_ENTRIES PROVIDED:_

○ ○ ○ ○ ○ ○ ○

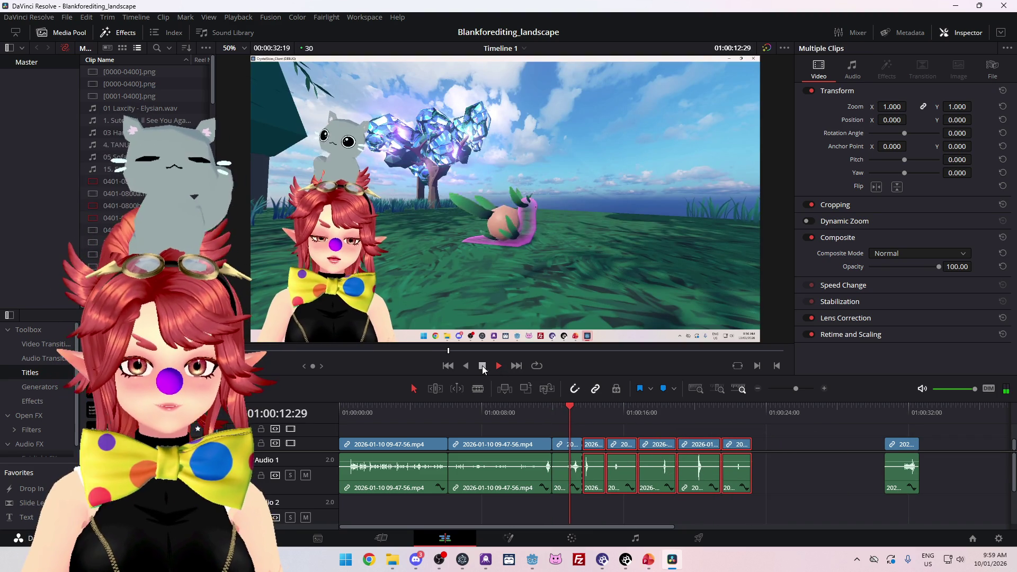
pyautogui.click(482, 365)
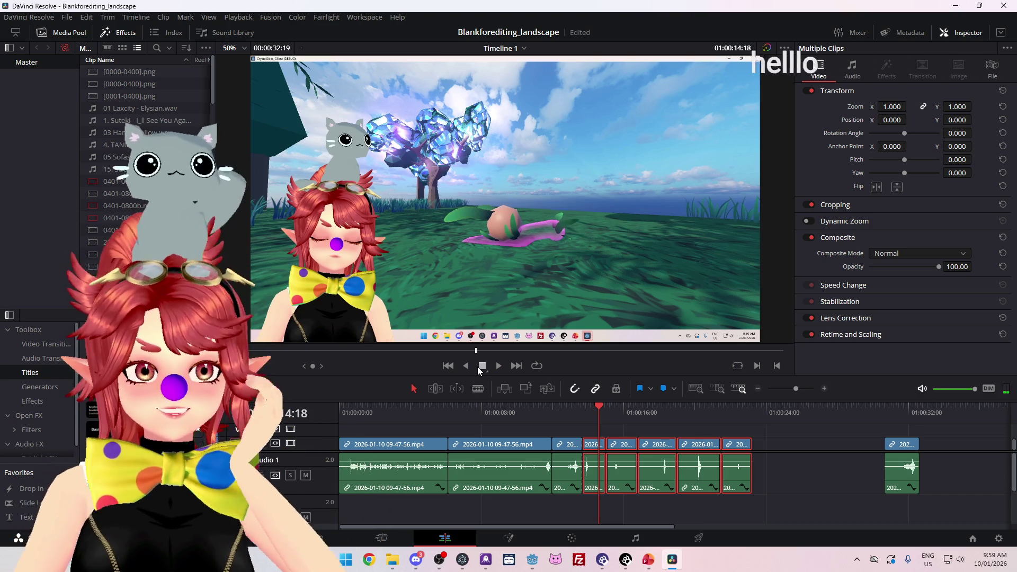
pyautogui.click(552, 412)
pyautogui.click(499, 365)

○ ○ ○ ○ ○ ○ ○

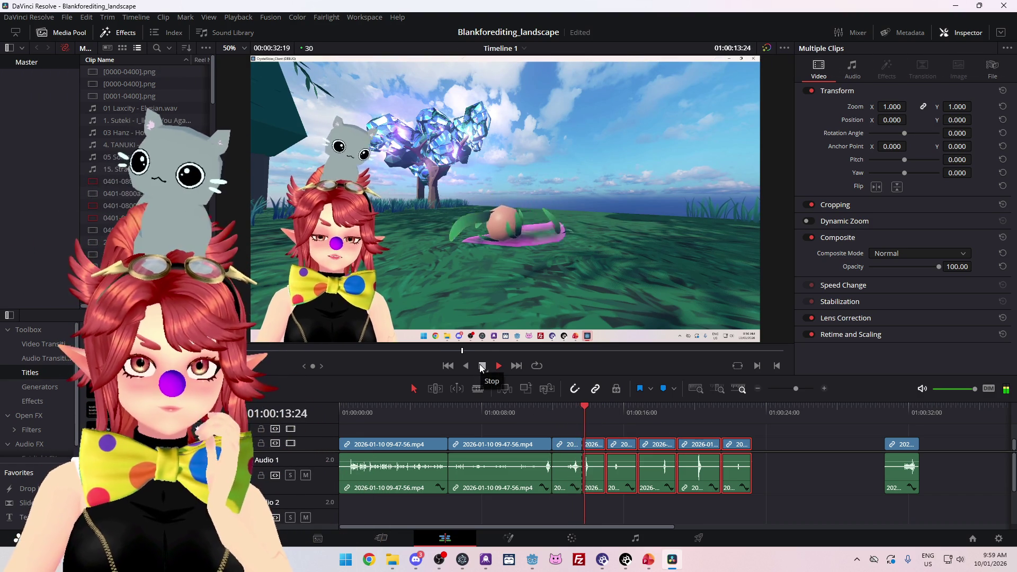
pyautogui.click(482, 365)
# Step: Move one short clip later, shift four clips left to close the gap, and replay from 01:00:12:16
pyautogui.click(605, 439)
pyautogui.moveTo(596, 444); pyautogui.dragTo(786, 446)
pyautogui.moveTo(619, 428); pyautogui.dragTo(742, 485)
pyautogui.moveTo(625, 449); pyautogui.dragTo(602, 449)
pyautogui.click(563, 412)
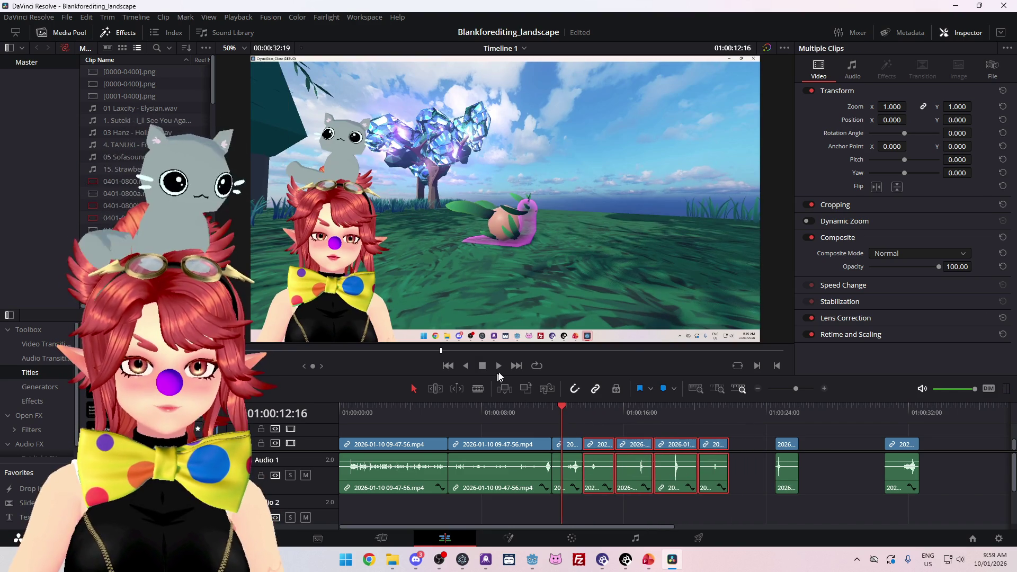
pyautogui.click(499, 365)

○ ○ ○ ○ ○ ○ ○

_EXERCISE GOAL:_
Counting only lines that contain the word "pyautogui", state how many appear in the entries, and add nothing.

_RESPONSE AREA:_
10